Ms decomposition · Microservices · Advanced

Decomposing the Database

Microservices must own their data, so migration means splitting the shared database — coping patterns, ownership transfer, and the hard losses of joins, foreign keys, and ACID transactions.

Ms decomposition Advanced ⏱ 5 min read Complete

🧭 Analogy

Splitting a shared database is like dividing a house where everyone shared one filing cabinet. Handing each person their own drawer is easy; untangling documents that reference each other — a lease pointing to a tenant record now in someone else’s drawer — is the hard part. You lose the convenience of reaching into any folder, and you must agree who owns each piece of paper.

Why this is the hard part

Microservices work best when they fully encapsulate their own data. A shared database is the most common form of implementation coupling: you can’t tell what’s safe to change, who controls the data, and business logic smears across services (if three services all change order data, behaviour drifts and every change touches all three). “Database” here means a logically isolated schema.

⚠️ The database as an accidental public contract

A bank’s credit-derivative system had 20+ external apps reading its schema via one shared login. They disabled the account and waited for complaints — most consumers were unmaintained, so the schema itself had silently become a frozen public contract no one could change. Give each consumer distinct, short-lived, scoped credentials, and never let your tables leak out as an interface.

Coping patterns (stepping stones, not destinations)

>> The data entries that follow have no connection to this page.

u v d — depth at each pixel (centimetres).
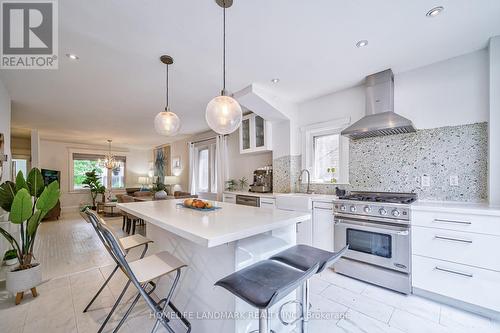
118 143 786
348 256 246
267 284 101
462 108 226
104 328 163
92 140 719
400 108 263
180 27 181
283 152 372
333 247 267
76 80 278
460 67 228
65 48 210
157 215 169
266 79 281
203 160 638
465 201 223
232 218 156
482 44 209
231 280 104
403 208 210
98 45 206
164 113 240
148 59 232
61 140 713
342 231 252
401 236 211
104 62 236
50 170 658
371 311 184
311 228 289
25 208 196
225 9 160
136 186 894
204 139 601
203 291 151
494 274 169
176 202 260
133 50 215
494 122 197
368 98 270
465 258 180
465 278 181
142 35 191
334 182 326
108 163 764
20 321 171
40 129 550
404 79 261
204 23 176
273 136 389
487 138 211
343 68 254
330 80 285
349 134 267
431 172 243
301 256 137
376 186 282
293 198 308
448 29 186
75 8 159
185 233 120
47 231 458
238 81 287
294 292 167
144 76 270
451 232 187
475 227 176
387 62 241
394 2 156
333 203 261
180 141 717
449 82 234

When you can’t split the schema yet:

Database View — present a limited, usually read-only projection that hides what a consumer shouldn’t see; change your own schema freely as long as you maintain the view. Limits: typically read-only, usually same engine, single point of failure.
Database Wrapping Service — hide the schema behind a thin service, converting DB dependencies into service dependencies. Unlike a view it can take writes and richer projections; it stops dependence growing and buys breathing room (an Australian bank wrapped a 30-year-old entitlements schema buckling under load).
Database-as-a-Service Interface — a dedicated read-only database exposed as an endpoint, populated by a mapping engine (prefer change data capture, e.g. Debezium). Fowler’s “reporting database,” renamed; great for reporting clients that join across lots of a service’s data.

Transferring ownership

Aggregate Exposing Monolith — the new service needs data the monolith still owns; expose it via a proper API or event stream (the monolith still owns allowed state changes). Defining the need reveals future boundaries.
Change Data Ownership — the inverse: move the data into the extracted service and make the monolith treat that service as the source of truth. Clear-cut when the extracted service owns the logic that changes the data.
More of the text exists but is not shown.